To do | Report back every line in the data that includes the string "lines".

Recorded information |
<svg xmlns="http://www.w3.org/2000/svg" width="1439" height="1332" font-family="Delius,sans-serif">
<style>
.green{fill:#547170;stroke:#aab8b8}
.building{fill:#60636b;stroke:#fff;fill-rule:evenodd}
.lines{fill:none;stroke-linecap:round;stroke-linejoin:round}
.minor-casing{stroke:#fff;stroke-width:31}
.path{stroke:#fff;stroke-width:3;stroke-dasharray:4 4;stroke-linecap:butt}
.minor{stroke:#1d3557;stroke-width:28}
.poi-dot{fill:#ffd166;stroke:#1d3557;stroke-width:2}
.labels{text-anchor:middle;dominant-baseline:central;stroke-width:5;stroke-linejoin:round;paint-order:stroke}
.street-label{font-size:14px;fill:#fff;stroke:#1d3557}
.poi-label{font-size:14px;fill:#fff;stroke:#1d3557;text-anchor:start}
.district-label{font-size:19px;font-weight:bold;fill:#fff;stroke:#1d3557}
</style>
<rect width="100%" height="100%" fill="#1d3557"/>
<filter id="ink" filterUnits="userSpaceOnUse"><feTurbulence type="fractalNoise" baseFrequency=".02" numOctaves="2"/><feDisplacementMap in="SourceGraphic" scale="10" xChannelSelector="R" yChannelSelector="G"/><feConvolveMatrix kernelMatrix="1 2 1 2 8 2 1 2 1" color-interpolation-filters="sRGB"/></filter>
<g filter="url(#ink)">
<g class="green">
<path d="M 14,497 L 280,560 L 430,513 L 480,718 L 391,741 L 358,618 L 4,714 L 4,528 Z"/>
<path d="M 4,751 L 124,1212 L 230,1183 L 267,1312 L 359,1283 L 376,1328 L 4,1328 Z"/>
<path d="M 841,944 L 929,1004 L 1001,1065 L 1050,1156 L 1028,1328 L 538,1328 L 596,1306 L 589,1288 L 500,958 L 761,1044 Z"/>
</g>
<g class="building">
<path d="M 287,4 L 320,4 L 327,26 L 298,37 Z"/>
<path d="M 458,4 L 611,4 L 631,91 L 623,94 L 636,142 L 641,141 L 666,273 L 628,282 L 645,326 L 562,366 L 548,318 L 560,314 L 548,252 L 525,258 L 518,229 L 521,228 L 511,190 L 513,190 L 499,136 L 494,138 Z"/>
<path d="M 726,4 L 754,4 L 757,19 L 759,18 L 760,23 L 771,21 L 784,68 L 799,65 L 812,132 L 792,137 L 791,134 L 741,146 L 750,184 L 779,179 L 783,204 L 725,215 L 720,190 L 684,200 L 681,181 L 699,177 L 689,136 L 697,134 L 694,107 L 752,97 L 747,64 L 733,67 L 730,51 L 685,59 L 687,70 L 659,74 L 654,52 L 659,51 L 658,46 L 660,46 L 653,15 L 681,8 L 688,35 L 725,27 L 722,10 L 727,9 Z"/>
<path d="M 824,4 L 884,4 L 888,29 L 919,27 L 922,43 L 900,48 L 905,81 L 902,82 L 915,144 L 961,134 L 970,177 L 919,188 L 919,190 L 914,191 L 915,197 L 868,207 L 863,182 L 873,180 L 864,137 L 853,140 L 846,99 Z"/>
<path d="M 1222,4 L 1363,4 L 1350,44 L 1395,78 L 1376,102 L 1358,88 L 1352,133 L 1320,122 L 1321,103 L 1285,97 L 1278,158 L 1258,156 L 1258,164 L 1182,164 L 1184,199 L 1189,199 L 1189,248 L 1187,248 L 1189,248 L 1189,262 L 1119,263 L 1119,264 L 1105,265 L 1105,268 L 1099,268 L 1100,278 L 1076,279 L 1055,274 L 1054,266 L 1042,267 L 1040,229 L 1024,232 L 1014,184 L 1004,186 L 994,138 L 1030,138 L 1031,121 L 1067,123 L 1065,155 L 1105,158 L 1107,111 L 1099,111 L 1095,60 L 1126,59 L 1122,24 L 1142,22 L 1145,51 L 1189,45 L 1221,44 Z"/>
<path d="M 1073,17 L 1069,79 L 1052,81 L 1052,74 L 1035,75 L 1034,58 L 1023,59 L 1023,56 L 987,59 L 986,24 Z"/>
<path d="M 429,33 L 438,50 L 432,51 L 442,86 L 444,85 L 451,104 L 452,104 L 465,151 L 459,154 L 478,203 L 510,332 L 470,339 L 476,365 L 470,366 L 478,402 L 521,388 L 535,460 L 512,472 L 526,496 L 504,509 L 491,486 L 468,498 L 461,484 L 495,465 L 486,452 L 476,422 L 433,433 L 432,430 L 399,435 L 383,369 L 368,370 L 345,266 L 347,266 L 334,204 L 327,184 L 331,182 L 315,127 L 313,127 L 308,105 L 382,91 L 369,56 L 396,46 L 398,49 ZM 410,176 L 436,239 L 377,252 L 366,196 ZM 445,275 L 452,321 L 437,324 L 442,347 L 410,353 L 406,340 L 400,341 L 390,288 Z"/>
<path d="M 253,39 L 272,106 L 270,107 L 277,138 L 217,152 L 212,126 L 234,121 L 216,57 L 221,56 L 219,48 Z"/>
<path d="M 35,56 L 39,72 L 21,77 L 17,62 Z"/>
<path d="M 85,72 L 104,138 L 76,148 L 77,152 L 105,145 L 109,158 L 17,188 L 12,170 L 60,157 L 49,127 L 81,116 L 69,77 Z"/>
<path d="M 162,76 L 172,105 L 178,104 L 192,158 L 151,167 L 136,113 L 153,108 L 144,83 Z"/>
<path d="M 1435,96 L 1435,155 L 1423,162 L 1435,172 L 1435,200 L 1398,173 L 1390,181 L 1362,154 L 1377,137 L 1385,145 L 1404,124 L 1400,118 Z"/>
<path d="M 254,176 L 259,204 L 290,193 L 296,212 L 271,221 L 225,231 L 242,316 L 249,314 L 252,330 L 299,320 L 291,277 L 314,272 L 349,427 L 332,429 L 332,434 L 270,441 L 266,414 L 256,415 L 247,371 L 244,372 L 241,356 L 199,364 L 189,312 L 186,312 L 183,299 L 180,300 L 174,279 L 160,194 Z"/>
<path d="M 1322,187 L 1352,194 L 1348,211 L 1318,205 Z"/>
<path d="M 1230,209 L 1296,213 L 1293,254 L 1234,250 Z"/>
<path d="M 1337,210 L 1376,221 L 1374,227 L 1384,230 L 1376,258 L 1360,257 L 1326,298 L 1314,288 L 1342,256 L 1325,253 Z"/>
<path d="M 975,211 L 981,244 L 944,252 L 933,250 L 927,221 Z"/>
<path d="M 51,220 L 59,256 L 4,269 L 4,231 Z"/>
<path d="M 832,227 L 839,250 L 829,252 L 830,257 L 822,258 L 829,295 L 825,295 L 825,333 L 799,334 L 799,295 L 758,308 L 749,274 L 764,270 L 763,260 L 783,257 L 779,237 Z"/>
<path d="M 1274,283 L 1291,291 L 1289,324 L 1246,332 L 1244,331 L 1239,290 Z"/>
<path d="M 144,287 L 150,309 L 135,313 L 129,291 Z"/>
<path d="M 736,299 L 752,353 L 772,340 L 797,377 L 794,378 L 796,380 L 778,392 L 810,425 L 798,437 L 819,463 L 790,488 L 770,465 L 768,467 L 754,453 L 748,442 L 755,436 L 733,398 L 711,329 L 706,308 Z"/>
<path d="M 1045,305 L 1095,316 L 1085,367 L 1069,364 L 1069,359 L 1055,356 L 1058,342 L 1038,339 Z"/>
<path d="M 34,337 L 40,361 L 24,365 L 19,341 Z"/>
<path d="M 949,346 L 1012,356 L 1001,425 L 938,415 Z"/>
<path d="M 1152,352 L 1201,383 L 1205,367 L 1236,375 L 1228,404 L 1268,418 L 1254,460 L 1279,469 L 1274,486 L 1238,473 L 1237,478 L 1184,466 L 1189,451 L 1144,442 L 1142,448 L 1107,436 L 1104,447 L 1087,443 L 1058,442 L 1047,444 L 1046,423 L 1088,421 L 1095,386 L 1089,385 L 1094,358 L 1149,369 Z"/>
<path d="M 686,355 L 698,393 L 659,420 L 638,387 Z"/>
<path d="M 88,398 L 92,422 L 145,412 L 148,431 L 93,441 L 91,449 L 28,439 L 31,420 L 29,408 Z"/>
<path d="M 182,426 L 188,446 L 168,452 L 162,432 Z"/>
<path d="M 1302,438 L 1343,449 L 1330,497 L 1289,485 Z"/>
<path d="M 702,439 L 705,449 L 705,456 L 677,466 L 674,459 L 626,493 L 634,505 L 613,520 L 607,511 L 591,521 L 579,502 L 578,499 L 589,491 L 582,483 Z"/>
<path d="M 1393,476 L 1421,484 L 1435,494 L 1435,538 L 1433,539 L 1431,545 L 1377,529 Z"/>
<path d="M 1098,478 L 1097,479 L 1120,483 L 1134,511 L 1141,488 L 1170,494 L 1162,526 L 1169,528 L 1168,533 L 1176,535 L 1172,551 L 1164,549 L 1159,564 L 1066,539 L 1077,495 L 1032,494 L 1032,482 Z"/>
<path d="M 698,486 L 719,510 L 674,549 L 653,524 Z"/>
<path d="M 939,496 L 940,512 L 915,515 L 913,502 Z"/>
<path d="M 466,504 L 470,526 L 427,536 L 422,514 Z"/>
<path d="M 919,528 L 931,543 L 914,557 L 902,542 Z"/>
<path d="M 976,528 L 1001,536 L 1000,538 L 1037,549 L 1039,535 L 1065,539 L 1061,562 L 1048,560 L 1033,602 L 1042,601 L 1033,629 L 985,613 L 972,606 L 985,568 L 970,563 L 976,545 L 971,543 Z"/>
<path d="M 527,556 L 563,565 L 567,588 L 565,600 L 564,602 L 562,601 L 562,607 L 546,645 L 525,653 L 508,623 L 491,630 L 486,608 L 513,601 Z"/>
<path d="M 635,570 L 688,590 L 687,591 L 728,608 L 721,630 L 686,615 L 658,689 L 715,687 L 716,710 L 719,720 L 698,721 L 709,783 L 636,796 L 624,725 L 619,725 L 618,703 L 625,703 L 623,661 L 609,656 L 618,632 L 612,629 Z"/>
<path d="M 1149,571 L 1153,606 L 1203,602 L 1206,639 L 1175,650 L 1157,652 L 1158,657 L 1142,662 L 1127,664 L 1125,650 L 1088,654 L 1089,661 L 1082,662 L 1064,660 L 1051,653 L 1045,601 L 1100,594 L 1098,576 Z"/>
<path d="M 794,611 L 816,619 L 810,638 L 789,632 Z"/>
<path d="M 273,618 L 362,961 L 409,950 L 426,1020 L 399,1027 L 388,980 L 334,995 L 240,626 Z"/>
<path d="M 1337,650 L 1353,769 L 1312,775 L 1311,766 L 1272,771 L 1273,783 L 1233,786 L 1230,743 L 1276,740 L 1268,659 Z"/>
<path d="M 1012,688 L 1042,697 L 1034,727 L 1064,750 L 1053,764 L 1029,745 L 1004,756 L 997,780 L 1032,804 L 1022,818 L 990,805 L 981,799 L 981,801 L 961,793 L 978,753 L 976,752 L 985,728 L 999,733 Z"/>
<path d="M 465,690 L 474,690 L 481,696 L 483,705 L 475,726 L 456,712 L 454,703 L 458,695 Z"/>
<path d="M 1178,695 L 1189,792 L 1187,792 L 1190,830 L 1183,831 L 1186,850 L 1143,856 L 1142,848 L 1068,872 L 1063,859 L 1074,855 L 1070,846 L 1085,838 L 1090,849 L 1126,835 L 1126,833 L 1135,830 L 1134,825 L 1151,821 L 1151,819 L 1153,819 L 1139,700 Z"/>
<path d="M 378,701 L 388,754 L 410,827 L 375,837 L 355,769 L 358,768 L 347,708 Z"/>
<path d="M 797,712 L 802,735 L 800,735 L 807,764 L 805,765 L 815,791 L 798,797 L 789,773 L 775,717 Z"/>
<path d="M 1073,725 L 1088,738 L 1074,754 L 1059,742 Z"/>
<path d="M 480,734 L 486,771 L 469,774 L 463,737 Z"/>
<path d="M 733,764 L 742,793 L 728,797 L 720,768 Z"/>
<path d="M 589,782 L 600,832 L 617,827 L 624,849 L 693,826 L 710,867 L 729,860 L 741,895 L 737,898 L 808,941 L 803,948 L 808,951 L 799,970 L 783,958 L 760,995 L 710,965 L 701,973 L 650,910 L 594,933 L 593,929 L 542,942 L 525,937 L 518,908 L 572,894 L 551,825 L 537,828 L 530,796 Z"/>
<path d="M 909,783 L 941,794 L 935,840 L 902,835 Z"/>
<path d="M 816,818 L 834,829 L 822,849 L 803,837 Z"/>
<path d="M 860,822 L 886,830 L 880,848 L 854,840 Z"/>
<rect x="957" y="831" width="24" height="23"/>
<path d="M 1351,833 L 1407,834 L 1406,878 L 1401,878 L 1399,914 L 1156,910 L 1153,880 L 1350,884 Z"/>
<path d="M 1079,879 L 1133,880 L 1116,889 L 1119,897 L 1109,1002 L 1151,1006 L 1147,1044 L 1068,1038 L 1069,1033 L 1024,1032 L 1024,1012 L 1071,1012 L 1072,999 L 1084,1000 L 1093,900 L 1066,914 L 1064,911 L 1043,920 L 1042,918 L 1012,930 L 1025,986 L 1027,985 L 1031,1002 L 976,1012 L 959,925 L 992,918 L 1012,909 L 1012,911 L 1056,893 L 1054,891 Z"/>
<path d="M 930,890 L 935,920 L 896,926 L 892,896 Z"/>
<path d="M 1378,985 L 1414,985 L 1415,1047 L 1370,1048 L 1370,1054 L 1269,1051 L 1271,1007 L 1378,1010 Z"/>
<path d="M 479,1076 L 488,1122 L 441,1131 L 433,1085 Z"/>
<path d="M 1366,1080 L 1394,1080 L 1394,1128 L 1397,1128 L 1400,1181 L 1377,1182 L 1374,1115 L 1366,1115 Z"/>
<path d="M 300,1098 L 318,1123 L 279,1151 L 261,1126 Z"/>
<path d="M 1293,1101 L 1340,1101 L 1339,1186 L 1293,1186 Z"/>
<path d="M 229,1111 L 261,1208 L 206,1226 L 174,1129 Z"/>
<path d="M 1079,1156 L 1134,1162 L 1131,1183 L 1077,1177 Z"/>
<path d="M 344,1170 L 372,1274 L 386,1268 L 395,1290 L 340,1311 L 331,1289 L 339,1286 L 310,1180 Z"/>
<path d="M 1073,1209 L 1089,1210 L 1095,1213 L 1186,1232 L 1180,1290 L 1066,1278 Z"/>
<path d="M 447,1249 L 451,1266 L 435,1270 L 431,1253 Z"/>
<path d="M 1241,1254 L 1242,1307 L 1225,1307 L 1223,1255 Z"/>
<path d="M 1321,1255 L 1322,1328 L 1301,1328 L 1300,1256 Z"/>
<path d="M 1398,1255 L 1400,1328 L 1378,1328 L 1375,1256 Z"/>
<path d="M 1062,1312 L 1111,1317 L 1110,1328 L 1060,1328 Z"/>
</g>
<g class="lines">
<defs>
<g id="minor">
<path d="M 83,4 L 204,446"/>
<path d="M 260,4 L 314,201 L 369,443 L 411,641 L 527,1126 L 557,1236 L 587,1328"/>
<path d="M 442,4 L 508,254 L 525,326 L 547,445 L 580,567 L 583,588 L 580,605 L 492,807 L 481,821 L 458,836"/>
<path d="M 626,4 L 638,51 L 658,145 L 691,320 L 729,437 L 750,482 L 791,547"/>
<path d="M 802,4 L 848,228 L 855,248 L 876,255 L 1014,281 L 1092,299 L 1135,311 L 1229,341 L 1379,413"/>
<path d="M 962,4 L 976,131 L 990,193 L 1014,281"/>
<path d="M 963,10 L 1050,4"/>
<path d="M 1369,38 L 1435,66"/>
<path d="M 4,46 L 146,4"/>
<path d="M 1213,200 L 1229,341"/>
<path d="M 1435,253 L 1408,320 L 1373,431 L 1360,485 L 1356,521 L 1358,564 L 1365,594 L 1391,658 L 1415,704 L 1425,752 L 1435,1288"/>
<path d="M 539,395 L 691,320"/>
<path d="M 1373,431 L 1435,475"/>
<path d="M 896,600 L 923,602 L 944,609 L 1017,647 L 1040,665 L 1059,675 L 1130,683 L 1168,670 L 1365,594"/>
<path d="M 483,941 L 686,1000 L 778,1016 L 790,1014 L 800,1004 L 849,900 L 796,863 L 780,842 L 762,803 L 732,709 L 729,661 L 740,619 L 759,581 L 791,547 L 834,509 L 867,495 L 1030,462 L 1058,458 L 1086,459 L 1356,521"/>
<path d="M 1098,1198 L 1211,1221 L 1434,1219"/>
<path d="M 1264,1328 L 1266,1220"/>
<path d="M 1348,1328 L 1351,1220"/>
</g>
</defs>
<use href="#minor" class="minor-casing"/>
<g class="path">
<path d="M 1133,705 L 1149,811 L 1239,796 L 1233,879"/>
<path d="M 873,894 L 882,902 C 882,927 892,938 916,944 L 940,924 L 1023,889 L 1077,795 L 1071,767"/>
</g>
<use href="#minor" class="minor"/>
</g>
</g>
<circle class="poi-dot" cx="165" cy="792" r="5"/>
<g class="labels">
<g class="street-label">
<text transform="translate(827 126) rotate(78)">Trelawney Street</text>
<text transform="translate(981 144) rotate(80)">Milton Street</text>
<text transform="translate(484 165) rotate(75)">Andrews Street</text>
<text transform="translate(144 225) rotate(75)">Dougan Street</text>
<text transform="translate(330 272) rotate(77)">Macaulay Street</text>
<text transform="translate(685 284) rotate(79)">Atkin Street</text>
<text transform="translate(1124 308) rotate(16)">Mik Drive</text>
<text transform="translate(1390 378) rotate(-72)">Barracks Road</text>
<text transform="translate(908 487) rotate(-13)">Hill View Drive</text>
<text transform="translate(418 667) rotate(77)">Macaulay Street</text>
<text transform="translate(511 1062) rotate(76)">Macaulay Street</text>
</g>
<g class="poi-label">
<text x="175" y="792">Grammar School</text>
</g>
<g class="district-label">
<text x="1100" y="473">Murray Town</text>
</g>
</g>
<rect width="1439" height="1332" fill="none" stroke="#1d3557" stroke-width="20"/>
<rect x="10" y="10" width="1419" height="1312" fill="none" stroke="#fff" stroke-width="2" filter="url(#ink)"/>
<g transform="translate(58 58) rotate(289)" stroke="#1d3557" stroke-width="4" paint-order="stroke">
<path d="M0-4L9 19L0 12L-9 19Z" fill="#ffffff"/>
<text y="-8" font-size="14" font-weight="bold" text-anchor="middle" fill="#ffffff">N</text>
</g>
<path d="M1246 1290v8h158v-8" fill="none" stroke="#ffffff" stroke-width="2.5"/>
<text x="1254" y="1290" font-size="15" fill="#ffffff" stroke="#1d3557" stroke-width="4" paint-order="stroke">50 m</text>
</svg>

Answer box |
.lines{fill:none;stroke-linecap:round;stroke-linejoin:round}
<g class="lines">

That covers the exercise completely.